[Brief]
Scan the records below for the line with "Figure 1. Flowchart" and the line with "Table 5. Factors". Repeat those two lines and every line between them exactly, and nothing else.

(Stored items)

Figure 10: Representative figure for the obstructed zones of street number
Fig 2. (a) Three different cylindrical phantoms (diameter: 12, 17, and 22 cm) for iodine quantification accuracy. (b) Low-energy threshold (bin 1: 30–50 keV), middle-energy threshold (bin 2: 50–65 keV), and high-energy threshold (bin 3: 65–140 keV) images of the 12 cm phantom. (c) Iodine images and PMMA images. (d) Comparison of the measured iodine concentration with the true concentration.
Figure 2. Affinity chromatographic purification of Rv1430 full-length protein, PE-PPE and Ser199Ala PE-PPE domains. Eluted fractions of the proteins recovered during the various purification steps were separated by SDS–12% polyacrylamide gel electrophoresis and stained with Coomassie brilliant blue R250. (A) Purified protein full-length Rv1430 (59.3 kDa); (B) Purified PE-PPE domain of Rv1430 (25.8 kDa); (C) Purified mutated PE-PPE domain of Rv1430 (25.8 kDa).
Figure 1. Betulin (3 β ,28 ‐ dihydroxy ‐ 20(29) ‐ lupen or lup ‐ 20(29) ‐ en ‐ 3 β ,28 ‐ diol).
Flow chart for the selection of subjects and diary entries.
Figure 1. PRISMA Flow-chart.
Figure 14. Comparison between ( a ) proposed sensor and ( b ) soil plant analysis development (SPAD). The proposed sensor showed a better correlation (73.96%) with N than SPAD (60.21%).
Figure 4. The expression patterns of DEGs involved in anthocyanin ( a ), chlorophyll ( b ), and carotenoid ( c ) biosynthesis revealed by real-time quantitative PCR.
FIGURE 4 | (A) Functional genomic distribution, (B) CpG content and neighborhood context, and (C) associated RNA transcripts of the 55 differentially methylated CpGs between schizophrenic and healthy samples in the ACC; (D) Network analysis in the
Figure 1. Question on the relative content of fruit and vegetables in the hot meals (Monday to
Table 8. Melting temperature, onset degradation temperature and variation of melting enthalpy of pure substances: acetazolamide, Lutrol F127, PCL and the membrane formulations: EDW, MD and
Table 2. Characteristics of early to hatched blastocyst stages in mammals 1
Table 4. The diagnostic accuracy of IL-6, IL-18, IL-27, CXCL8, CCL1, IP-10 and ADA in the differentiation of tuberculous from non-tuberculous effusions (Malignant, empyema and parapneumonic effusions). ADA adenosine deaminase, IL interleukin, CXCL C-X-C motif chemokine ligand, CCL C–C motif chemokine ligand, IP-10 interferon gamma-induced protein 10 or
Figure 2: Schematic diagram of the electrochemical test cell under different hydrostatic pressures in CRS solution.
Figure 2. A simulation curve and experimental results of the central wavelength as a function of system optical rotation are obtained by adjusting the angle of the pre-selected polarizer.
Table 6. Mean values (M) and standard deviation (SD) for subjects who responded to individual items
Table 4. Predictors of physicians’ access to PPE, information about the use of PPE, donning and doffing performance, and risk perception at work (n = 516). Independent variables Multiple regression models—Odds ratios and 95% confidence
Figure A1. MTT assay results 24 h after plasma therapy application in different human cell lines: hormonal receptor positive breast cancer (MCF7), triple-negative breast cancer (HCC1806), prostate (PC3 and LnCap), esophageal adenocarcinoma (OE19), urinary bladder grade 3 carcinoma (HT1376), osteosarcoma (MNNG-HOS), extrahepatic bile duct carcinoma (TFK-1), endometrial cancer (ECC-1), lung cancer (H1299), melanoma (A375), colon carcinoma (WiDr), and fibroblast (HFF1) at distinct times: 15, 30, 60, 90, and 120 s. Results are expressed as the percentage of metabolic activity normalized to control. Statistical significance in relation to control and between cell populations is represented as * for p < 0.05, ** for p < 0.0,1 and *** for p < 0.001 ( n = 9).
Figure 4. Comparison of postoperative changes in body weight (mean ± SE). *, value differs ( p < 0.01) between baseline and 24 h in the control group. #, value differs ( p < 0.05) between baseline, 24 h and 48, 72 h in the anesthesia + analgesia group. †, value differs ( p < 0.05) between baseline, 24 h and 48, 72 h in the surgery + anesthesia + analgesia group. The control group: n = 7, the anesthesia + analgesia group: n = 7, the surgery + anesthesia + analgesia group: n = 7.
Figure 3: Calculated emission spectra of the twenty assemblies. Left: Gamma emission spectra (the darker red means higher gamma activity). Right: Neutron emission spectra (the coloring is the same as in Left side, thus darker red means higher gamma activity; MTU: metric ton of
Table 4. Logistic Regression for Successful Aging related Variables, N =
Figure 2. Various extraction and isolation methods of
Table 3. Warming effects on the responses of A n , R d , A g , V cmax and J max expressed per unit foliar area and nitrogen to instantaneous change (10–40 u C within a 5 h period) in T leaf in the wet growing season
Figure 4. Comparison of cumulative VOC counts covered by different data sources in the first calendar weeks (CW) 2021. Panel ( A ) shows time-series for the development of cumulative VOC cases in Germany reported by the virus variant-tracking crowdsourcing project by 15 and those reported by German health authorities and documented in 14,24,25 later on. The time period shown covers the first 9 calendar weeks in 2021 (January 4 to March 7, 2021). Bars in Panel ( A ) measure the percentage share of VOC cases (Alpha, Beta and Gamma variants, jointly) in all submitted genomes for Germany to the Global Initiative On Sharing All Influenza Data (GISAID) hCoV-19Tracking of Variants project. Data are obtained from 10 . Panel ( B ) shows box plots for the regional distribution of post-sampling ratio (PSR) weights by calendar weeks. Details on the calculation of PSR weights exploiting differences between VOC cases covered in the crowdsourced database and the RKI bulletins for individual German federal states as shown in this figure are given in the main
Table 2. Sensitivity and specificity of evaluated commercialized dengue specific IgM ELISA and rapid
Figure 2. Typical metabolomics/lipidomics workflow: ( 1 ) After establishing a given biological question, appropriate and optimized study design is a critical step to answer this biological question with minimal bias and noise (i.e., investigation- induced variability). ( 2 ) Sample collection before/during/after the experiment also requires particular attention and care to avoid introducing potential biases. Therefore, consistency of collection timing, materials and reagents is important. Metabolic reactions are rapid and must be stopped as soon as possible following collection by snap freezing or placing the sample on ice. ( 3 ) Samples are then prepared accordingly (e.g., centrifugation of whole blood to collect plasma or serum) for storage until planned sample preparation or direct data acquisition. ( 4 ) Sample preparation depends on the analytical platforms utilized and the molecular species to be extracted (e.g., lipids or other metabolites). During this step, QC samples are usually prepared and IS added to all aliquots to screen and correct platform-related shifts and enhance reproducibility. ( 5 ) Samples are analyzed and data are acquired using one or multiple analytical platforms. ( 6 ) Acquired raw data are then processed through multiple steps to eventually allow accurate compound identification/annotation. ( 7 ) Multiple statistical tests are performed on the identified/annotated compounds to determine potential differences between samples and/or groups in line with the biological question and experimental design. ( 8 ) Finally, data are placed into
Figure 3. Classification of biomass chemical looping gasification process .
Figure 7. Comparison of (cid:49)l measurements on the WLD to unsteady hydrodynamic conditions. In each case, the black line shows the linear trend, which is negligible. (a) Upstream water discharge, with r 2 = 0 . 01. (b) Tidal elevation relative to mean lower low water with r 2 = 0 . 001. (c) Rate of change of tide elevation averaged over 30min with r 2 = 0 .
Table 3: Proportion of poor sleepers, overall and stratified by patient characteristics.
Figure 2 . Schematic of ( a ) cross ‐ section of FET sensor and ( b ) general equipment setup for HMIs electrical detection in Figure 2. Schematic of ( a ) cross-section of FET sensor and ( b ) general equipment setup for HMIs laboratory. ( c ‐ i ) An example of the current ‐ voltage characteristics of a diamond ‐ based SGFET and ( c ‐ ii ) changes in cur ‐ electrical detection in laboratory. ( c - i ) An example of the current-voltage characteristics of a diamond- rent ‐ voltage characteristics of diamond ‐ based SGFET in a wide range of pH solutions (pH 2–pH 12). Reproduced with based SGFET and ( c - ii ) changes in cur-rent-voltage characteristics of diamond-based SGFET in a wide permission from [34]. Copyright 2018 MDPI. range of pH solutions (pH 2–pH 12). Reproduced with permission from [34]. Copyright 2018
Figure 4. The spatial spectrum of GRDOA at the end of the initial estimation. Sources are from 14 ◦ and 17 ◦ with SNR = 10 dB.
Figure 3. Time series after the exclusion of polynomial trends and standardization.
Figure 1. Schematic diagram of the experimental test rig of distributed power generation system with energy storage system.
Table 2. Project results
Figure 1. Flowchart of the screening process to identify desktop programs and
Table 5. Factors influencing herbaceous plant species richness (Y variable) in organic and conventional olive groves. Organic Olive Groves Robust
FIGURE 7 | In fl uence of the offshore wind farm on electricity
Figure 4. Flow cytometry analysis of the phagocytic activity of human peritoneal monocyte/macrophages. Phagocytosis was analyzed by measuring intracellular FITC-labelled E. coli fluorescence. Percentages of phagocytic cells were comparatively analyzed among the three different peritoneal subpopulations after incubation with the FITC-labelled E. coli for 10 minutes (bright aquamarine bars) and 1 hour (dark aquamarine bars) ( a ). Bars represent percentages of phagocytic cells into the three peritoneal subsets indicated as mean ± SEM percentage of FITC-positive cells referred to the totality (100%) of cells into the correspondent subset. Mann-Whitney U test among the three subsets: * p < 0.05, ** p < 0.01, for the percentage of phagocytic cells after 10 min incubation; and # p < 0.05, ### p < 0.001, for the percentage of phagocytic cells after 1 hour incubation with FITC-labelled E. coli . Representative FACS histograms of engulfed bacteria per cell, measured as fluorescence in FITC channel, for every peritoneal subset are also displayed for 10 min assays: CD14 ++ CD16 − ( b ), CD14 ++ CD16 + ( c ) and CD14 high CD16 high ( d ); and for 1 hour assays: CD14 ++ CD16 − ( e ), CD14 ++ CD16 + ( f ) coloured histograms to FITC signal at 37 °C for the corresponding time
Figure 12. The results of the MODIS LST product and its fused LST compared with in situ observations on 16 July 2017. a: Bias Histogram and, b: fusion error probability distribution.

[Answer section]
Figure 1. Flowchart of the screening process to identify desktop programs and
Table 5. Factors influencing herbaceous plant species richness (Y variable) in organic and conventional olive groves. Organic Olive Groves Robust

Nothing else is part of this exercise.